Study material START
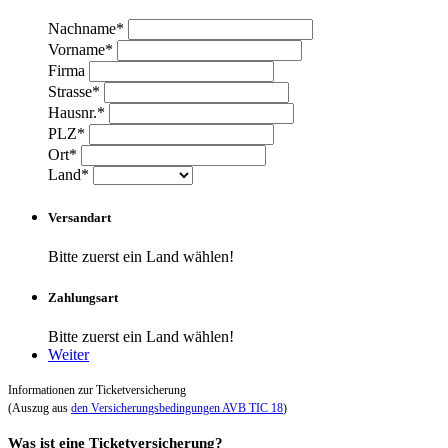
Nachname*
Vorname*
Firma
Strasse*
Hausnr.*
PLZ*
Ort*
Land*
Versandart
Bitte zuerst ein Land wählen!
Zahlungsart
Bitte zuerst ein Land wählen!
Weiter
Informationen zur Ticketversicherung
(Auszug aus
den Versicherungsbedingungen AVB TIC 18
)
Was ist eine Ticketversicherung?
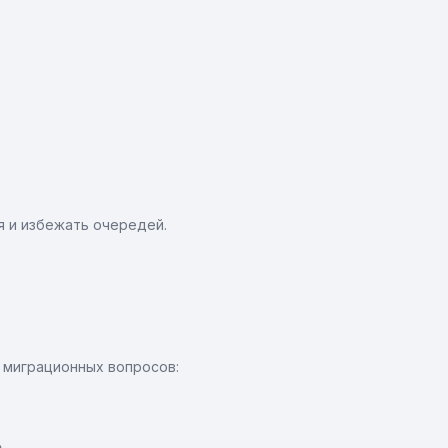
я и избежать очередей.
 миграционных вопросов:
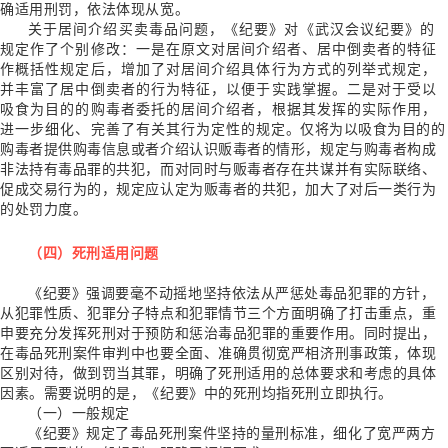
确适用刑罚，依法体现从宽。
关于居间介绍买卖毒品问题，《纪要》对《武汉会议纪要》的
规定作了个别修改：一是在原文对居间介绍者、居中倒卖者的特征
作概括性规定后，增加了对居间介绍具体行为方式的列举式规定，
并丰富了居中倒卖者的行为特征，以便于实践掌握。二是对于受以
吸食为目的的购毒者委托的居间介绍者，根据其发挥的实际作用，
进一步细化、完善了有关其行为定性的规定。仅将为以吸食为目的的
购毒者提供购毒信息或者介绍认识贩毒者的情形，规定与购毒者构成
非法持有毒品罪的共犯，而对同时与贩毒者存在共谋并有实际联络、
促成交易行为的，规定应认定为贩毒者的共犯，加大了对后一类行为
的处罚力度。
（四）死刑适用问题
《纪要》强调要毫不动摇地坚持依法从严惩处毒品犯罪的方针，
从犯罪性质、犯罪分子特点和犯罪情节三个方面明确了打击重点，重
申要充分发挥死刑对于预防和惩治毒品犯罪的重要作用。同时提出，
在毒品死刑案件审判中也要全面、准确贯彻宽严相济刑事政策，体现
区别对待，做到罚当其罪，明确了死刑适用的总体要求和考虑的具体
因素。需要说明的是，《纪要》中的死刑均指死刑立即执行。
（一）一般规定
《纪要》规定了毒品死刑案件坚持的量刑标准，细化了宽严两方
Study material END
None of the pictures should be copied, but every record above must be restated in full.

__Answer to this problem__
Nachname*
Vorname*
Firma
Strasse*
Hausnr.*
PLZ*
Ort*
Land*
Versandart
Bitte zuerst ein Land wählen!
Zahlungsart
Bitte zuerst ein Land wählen!
Weiter
Informationen zur Ticketversicherung
(Auszug aus
den Versicherungsbedingungen AVB TIC 18
)
Was ist eine Ticketversicherung?
я и избежать очередей.
 миграционных вопросов:
确适用刑罚，依法体现从宽。
关于居间介绍买卖毒品问题，《纪要》对《武汉会议纪要》的
规定作了个别修改：一是在原文对居间介绍者、居中倒卖者的特征
作概括性规定后，增加了对居间介绍具体行为方式的列举式规定，
并丰富了居中倒卖者的行为特征，以便于实践掌握。二是对于受以
吸食为目的的购毒者委托的居间介绍者，根据其发挥的实际作用，
进一步细化、完善了有关其行为定性的规定。仅将为以吸食为目的的
购毒者提供购毒信息或者介绍认识贩毒者的情形，规定与购毒者构成
非法持有毒品罪的共犯，而对同时与贩毒者存在共谋并有实际联络、
促成交易行为的，规定应认定为贩毒者的共犯，加大了对后一类行为
的处罚力度。
（四）死刑适用问题
《纪要》强调要毫不动摇地坚持依法从严惩处毒品犯罪的方针，
从犯罪性质、犯罪分子特点和犯罪情节三个方面明确了打击重点，重
申要充分发挥死刑对于预防和惩治毒品犯罪的重要作用。同时提出，
在毒品死刑案件审判中也要全面、准确贯彻宽严相济刑事政策，体现
区别对待，做到罚当其罪，明确了死刑适用的总体要求和考虑的具体
因素。需要说明的是，《纪要》中的死刑均指死刑立即执行。
（一）一般规定
《纪要》规定了毒品死刑案件坚持的量刑标准，细化了宽严两方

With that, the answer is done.